Andrew Shapiro - Analyst
It this a sizable incremental SG&A cost that is involved with this effort?
Joe Molino - VP & CFO
We're going to start slow. I don't think it is going to be sizable SG&A until it is really sizable revenue. Certainly there will be some monies out before they come in to build inventory, receivable and things like that. But we're not building a facility. We're just leasing a modest facility. Not a lot of equipment required. We've got a higher staff so certainly it will be awhile before it is completely positive revenue generating -- or cash flow generating. But it is not going to be a big number that you're going to see a big negative on the cash flow statement. We're going to start small and build it gradually, or as fast as we can really afford to.
Andrew Shapiro - Analyst
And lastly, with Woodmark in the revenues of this Company now are comfortably over 100 million annual revenues, which is often a psychological barrier in the investment community and such. You talked about ramping up some of your Investor Relations efforts. These calls are great. But what are some of your other plans of, I guess, getting out there and telling the story and maybe analytical coverage or some incremental buy side, etc.?
Richard Horowitz - Chairman, President & CEO
We’ve actually been having several conversations with our financial PR people and our Board about what is our next step and how do we proceed in that way. Obviously our market cap has increased. And we have some of the same issues that we have had before, but with a different slant to it. And we're not really prepared to talk to you about it yet. But we're looking into all that stuff with the intention that we're probably going to be doing something. But I can't tell you what because I don't know what it is yet, Andy.
Andrew Shapiro - Analyst
Great.
Joe Molino - VP & CFO
Andy, I just want to let you know we didn't forget about your two questions. On the SG&A, obviously we don't have all our numbers in. We don't even have some February numbers yet. But I would see SG&A as a percentage of revenue in the 22 to 23% range on -- for Q1. Obviously, for some quarters that is going to change, because revenue is a little cyclical as we have discussed a few times already on this call. As far as new products for Q4, at Florida Pneumatic, we just don't have that data broken out that way right now.
Andrew Shapiro - Analyst
Great. Thanks.
Operator
Gentlemen, there no further questions at this time. Do you have any further comments or any closing remarks you would like to make?
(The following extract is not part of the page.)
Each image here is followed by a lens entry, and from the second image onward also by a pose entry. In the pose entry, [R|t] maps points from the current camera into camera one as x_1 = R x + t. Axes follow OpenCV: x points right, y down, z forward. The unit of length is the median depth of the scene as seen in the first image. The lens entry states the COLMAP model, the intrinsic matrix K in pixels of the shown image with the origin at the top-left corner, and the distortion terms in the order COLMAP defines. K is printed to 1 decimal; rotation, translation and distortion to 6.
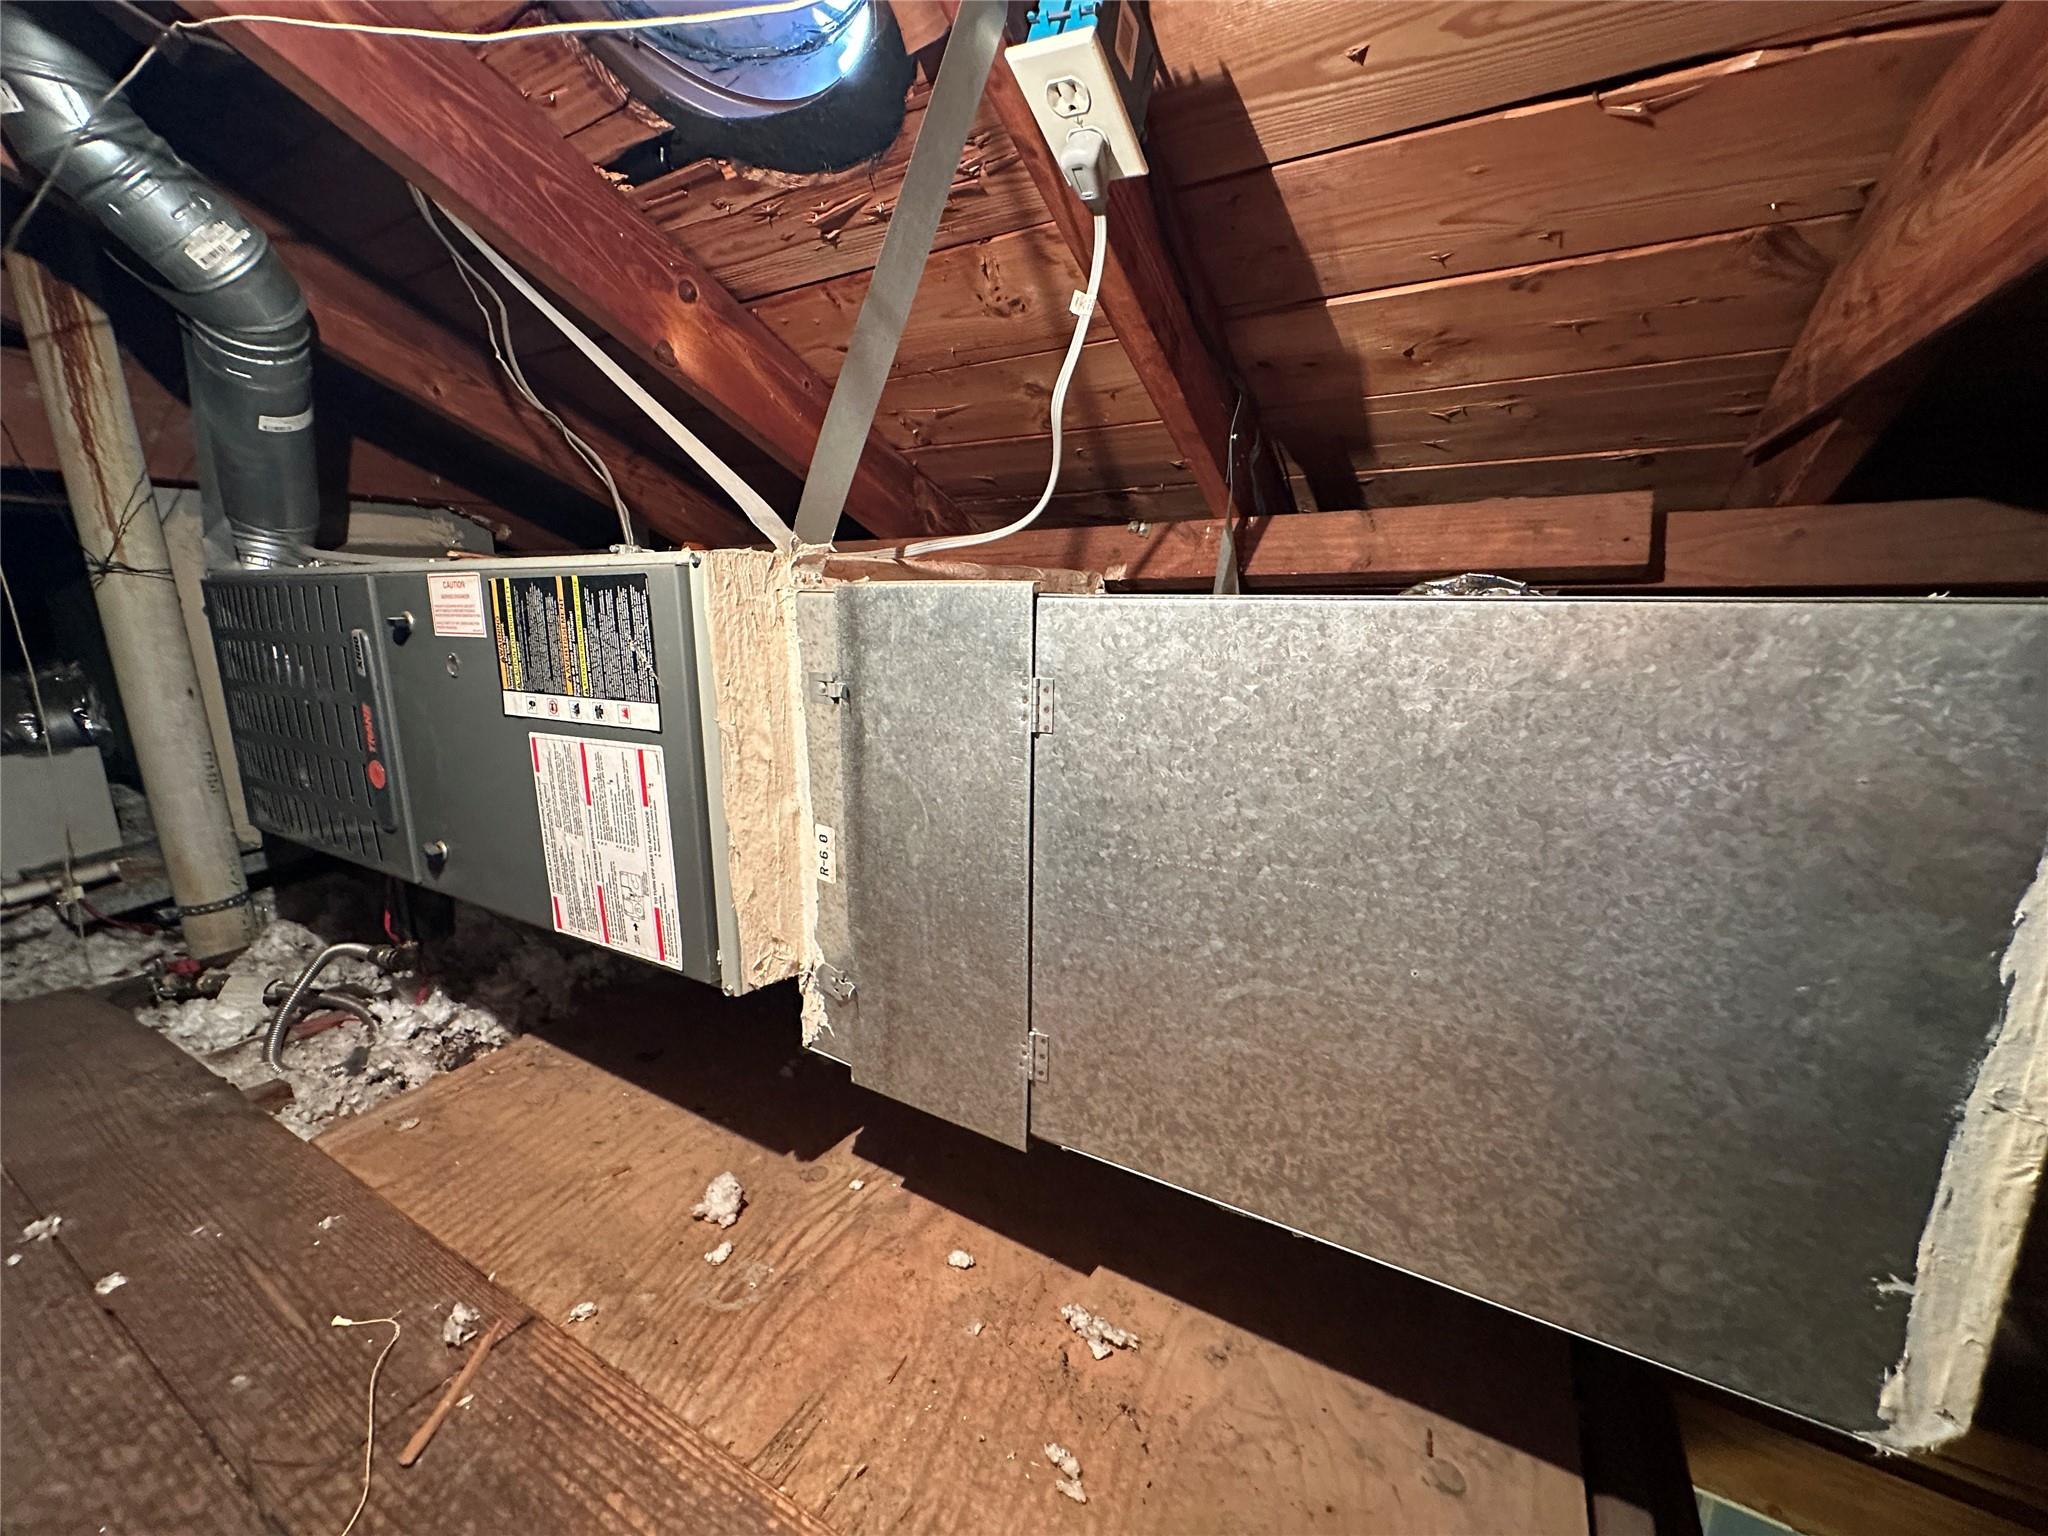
lens RADIAL K [[823.4, 0, 1020.7], [0, 823.4, 773.3], [0, 0, 1]] dist [-0.003892, 0.001157]
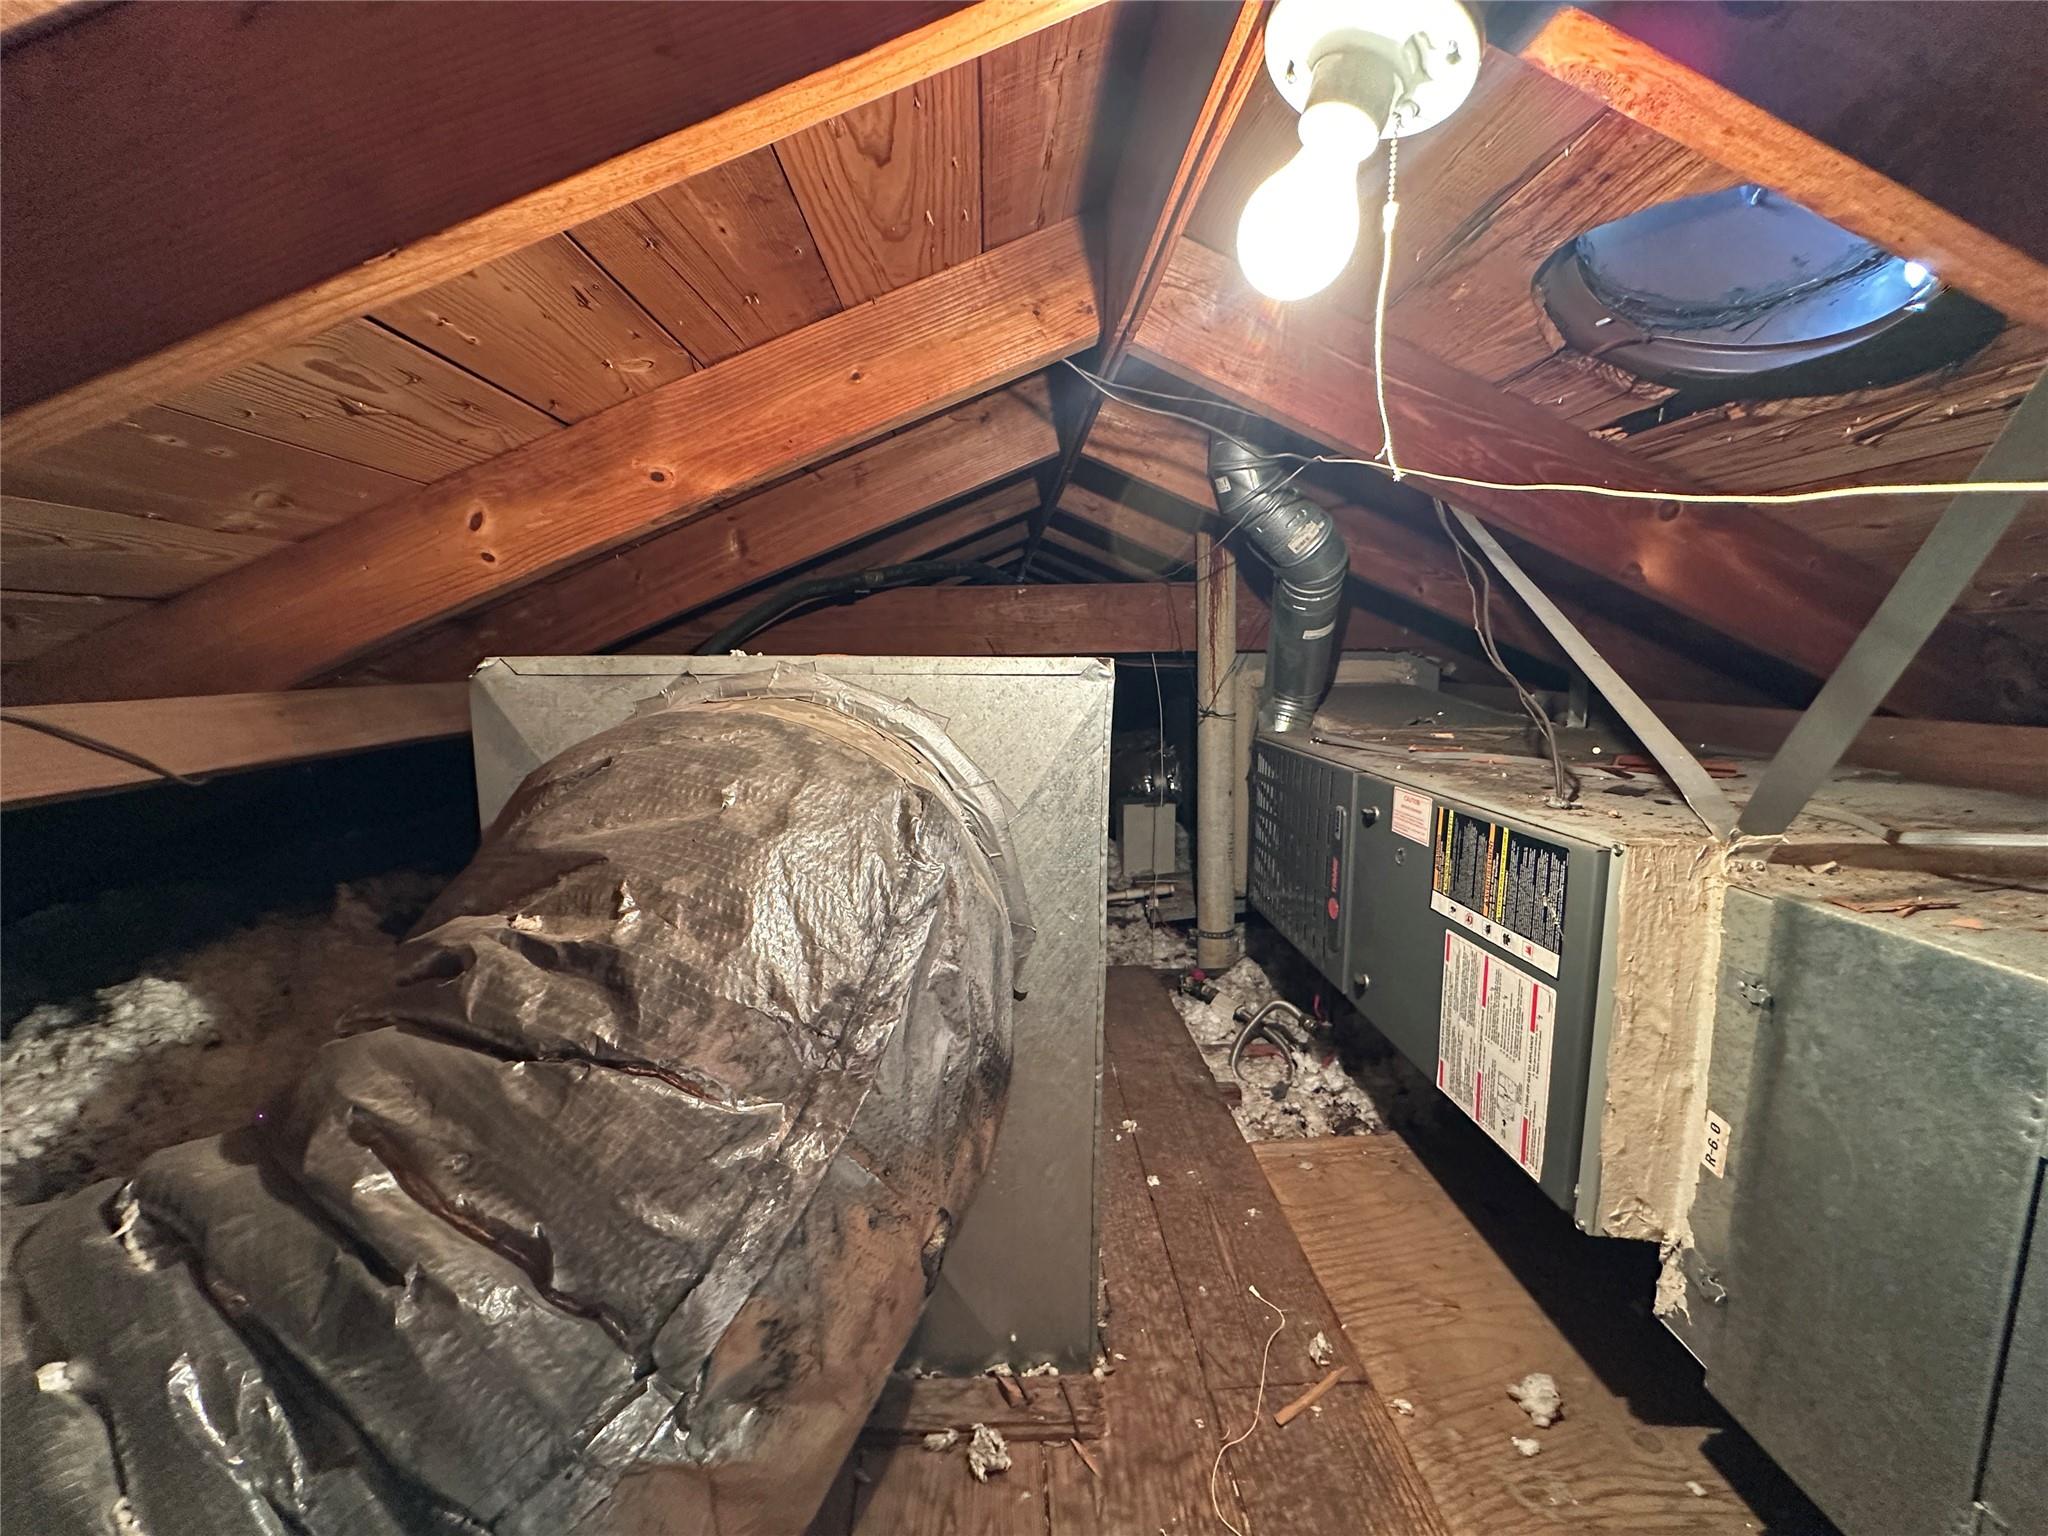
lens RADIAL K [[823.4, 0, 1023.3], [0, 823.4, 769.0], [0, 0, 1]] dist [-0.003892, 0.001157]
pose [[0.531883, 0.113723, -0.839147, 0.087131], [-0.170393, 0.985046, 0.025494, -0.208094], [0.829498, 0.129425, 0.543307, -0.252782]]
Richard Horowitz - Chairman, President & CEO
I would just like to thank you all for joining us today. And we look forward to speaking with you next quarter as we discuss our first quarter results and our second quarter expectations. Thank you all for joining us today, and enjoy your day.
Operator
Ladies and gentlemen, that concludes your conference call for today. Again, we thank you for your participation. You may now disconnect.